- Opening Delimiter -

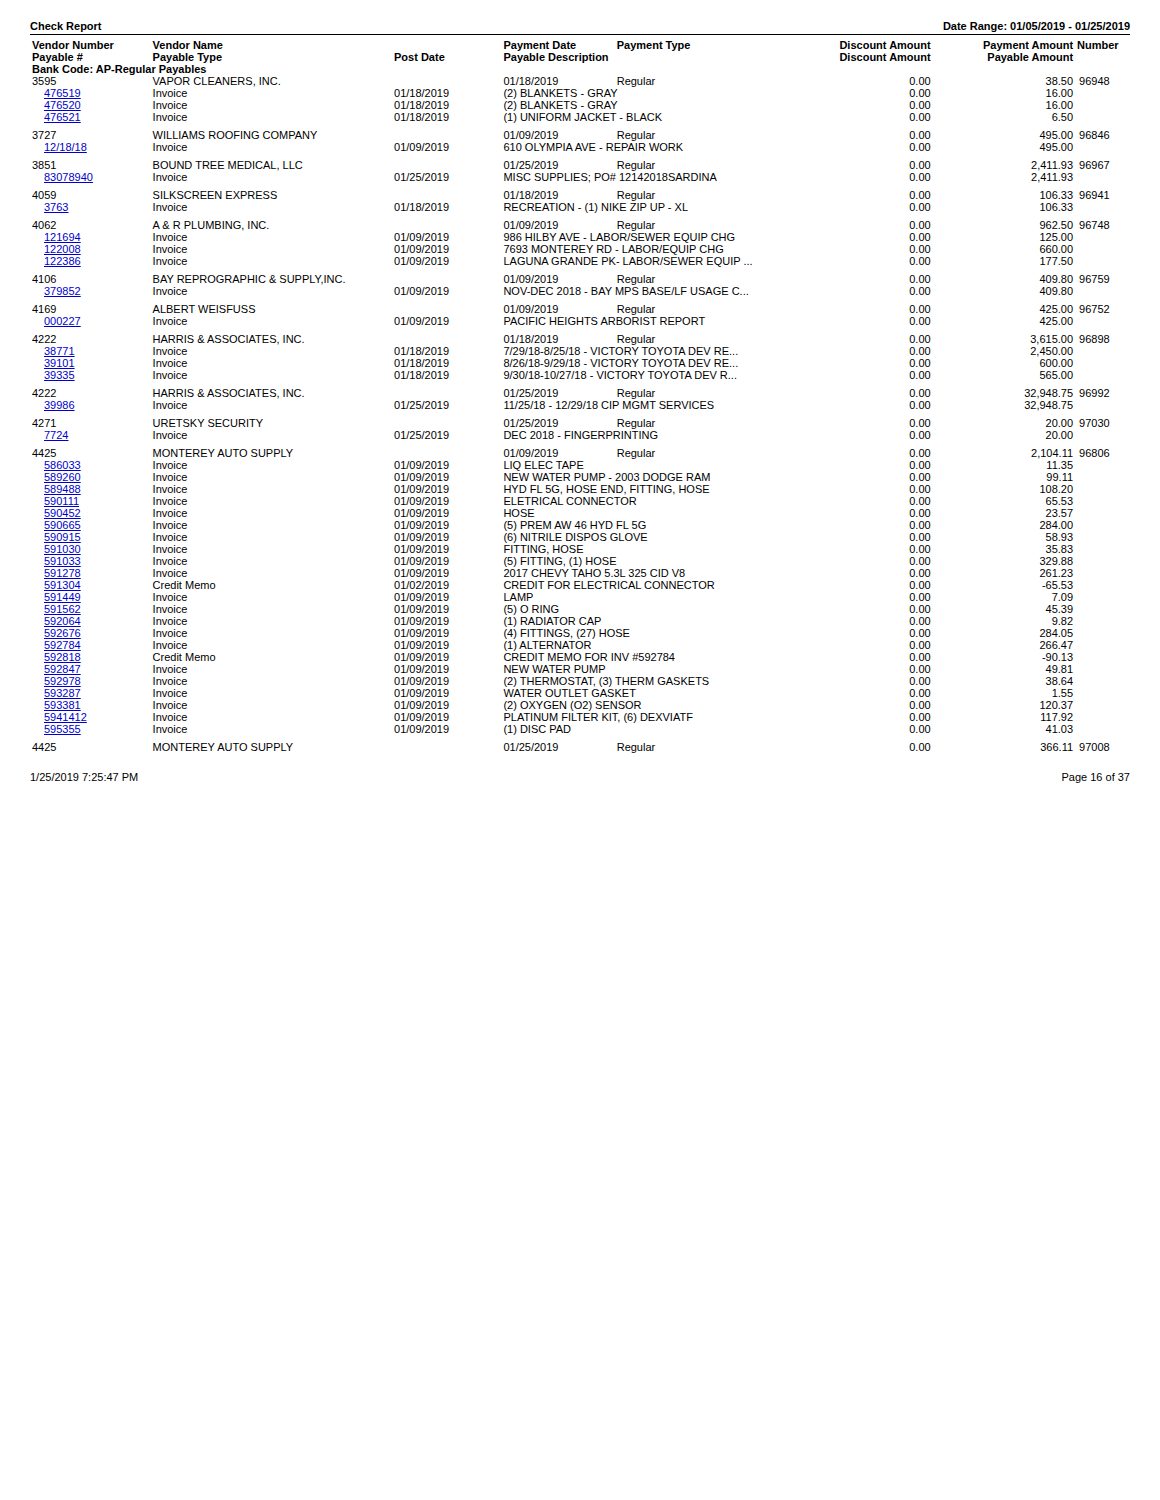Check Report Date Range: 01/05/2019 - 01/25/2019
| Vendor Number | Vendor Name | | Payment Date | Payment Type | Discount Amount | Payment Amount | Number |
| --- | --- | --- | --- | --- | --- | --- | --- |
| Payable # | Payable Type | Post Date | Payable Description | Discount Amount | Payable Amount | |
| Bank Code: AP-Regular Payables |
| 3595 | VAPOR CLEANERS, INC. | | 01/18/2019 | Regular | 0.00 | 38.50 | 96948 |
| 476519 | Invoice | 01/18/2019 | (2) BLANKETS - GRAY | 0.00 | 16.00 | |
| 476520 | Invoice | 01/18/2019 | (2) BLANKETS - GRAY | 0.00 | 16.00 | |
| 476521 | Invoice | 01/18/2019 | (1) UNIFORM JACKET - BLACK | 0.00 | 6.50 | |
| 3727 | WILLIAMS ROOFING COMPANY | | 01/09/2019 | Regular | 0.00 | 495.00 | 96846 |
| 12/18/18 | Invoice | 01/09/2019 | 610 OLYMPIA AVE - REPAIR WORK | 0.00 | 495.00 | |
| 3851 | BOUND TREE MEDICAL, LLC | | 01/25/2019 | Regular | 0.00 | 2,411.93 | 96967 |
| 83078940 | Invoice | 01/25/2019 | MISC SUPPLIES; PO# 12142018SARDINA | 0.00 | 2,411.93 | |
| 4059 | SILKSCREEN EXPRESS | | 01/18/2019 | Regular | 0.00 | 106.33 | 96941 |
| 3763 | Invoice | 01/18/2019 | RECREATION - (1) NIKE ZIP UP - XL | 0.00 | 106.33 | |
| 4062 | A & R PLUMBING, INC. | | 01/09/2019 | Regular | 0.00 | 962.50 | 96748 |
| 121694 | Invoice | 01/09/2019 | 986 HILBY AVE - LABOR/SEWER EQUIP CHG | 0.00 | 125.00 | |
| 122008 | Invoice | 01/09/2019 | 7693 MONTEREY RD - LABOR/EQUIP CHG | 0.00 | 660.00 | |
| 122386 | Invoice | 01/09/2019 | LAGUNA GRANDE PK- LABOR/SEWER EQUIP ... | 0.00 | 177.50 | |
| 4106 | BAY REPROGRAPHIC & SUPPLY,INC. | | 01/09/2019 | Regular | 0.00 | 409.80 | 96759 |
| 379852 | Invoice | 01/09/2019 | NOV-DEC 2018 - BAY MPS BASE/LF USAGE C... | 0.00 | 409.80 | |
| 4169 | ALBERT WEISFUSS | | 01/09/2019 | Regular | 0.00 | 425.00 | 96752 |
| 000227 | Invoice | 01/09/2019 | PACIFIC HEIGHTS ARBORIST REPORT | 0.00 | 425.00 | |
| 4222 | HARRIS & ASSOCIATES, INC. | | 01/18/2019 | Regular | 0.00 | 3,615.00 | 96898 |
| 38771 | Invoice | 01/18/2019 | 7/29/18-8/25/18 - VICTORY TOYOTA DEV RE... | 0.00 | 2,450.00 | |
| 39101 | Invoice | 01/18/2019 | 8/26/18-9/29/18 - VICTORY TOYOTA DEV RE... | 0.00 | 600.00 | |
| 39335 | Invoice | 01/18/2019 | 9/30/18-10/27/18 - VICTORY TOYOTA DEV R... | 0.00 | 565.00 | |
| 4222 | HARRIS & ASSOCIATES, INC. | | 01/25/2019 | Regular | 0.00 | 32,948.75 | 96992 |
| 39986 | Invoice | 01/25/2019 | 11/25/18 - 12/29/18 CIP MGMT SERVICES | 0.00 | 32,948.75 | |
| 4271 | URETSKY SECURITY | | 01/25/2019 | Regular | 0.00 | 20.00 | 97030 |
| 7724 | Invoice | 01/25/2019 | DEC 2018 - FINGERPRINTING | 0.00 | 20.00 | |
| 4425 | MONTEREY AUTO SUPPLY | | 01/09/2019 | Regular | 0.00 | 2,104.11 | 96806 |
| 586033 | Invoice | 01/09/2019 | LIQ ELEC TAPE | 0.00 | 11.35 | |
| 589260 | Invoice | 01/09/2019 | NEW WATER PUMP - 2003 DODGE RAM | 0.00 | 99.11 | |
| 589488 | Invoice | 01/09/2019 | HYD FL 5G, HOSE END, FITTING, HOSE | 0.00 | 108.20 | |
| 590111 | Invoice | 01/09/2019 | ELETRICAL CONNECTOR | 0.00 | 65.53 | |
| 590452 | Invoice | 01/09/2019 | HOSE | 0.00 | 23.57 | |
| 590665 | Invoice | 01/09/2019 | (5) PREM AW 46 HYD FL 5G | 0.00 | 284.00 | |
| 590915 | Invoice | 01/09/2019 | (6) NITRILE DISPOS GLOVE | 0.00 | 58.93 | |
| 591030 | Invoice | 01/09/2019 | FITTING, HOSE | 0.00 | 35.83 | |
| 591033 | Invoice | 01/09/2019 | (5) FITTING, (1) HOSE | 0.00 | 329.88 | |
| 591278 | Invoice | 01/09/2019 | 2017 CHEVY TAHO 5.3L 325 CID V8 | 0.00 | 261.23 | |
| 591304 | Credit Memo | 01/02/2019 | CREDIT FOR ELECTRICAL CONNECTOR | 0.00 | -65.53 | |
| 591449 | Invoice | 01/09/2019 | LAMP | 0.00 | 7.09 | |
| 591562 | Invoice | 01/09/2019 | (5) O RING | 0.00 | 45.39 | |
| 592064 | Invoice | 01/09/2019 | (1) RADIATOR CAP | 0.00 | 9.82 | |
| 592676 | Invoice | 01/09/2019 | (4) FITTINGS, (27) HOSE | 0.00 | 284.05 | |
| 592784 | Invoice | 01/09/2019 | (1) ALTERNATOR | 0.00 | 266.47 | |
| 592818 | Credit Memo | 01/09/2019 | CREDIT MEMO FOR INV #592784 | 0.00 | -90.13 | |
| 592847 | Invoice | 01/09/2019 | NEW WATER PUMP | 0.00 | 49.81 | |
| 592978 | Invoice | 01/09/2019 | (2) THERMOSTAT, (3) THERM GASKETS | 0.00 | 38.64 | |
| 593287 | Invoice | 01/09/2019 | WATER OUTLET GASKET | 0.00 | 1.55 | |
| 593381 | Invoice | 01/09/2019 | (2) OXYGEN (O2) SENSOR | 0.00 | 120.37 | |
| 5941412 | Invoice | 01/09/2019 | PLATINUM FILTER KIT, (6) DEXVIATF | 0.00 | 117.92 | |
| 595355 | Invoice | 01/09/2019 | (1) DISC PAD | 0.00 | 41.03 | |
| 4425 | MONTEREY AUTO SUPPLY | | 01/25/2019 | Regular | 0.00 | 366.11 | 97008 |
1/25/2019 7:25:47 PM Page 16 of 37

- Closing Delimiter -
- Opening Delimiter -

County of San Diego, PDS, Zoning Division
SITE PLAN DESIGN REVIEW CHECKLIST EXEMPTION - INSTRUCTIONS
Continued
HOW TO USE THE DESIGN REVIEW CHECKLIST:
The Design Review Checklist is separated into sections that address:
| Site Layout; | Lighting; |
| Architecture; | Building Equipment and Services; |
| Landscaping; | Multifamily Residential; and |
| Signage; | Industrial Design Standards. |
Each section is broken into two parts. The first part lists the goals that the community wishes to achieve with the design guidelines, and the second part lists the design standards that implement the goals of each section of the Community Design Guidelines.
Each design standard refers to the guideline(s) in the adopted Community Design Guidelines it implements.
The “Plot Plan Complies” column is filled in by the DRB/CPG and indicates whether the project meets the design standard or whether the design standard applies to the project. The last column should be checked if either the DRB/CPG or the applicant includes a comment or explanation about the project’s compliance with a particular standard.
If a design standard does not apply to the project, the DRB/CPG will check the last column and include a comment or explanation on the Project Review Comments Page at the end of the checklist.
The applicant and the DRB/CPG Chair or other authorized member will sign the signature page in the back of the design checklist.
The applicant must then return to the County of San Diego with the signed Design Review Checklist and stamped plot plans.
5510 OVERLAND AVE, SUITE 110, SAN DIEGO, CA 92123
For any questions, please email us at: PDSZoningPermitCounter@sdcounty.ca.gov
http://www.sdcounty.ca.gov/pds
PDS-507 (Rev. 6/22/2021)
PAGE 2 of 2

- Closing Delimiter -
- Opening Delimiter -

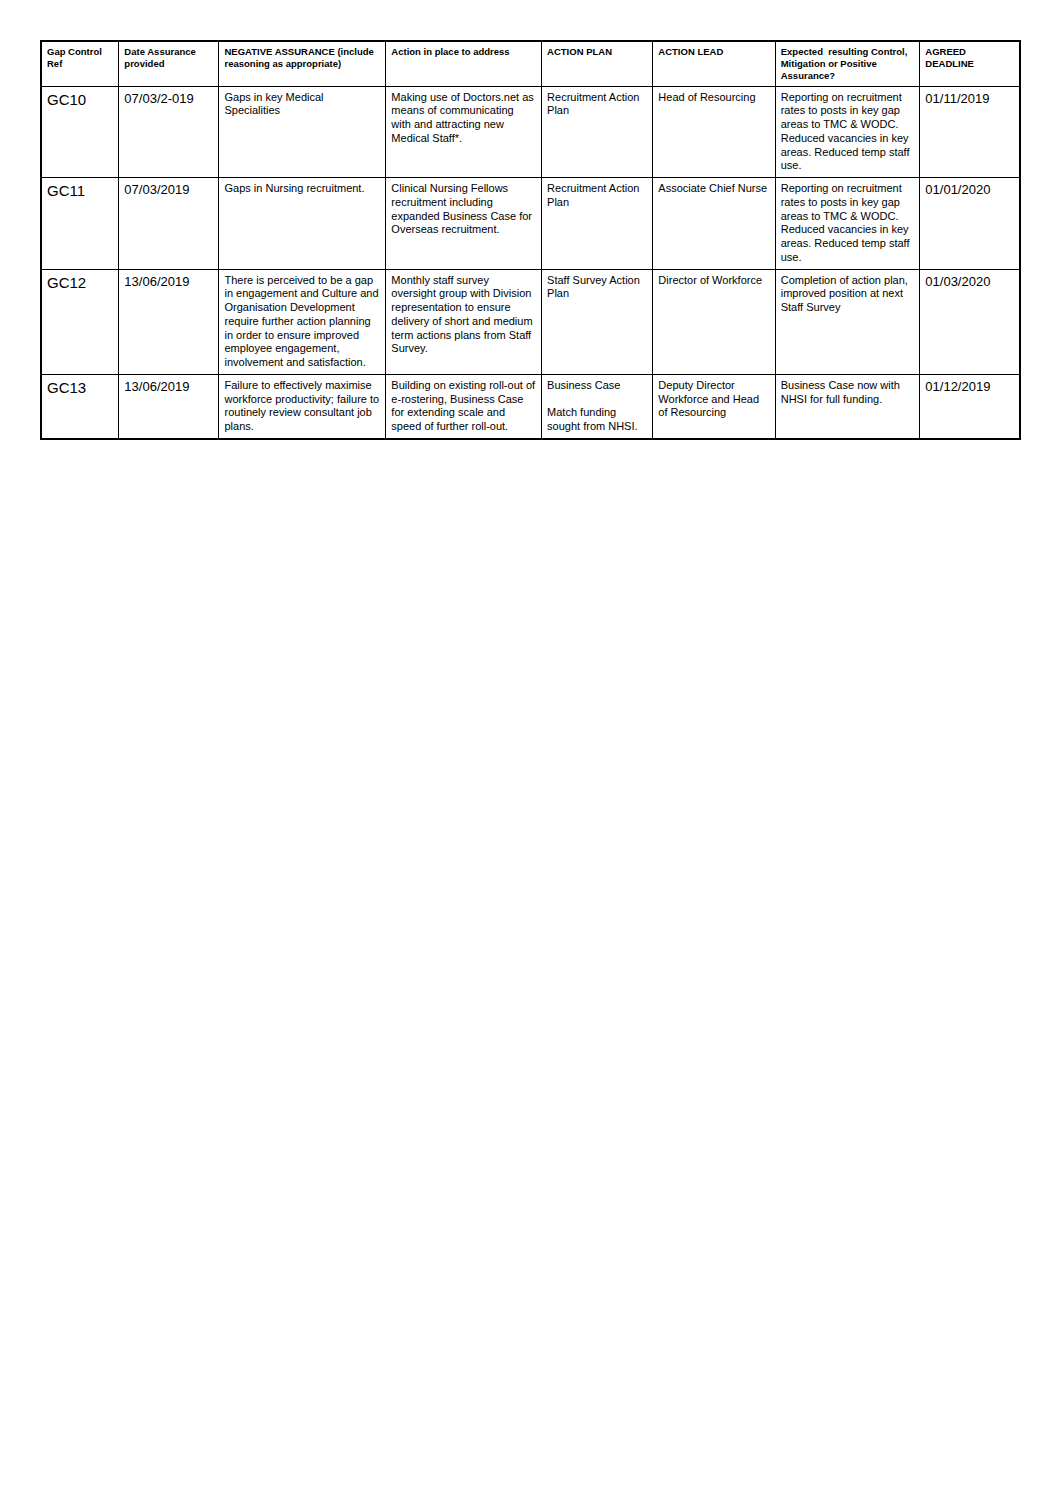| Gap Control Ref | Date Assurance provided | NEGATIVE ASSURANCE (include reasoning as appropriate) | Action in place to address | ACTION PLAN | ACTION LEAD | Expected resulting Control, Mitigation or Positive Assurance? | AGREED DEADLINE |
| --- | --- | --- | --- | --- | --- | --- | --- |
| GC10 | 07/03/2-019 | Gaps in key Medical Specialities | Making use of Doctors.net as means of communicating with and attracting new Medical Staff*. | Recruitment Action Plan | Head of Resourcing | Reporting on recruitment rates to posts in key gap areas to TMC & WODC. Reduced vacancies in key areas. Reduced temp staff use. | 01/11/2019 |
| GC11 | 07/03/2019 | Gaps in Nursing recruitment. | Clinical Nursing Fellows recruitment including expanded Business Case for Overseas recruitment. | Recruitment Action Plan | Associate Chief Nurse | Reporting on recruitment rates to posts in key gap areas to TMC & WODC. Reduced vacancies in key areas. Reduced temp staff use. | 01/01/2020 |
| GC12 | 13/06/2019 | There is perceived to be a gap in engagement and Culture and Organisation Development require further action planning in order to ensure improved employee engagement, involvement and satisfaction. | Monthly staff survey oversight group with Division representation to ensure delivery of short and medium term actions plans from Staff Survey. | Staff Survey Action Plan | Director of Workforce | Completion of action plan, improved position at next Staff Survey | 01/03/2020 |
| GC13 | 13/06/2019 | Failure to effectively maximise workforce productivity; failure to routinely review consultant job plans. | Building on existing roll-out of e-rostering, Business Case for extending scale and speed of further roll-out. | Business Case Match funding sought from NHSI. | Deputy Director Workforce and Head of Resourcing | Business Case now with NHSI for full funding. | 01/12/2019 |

- Closing Delimiter -

PROBLEM STATEMENT:
Look back over the records above. Reproduce exactly everything from the line with "Check Report Date" down to the line with "AP-Regular Payables |", inclusive, and leave the pictures out.

TASK ANSWER:
Check Report Date Range: 01/05/2019 - 01/25/2019
| Vendor Number | Vendor Name | | Payment Date | Payment Type | Discount Amount | Payment Amount | Number |
| --- | --- | --- | --- | --- | --- | --- | --- |
| Payable # | Payable Type | Post Date | Payable Description | Discount Amount | Payable Amount | |
| Bank Code: AP-Regular Payables |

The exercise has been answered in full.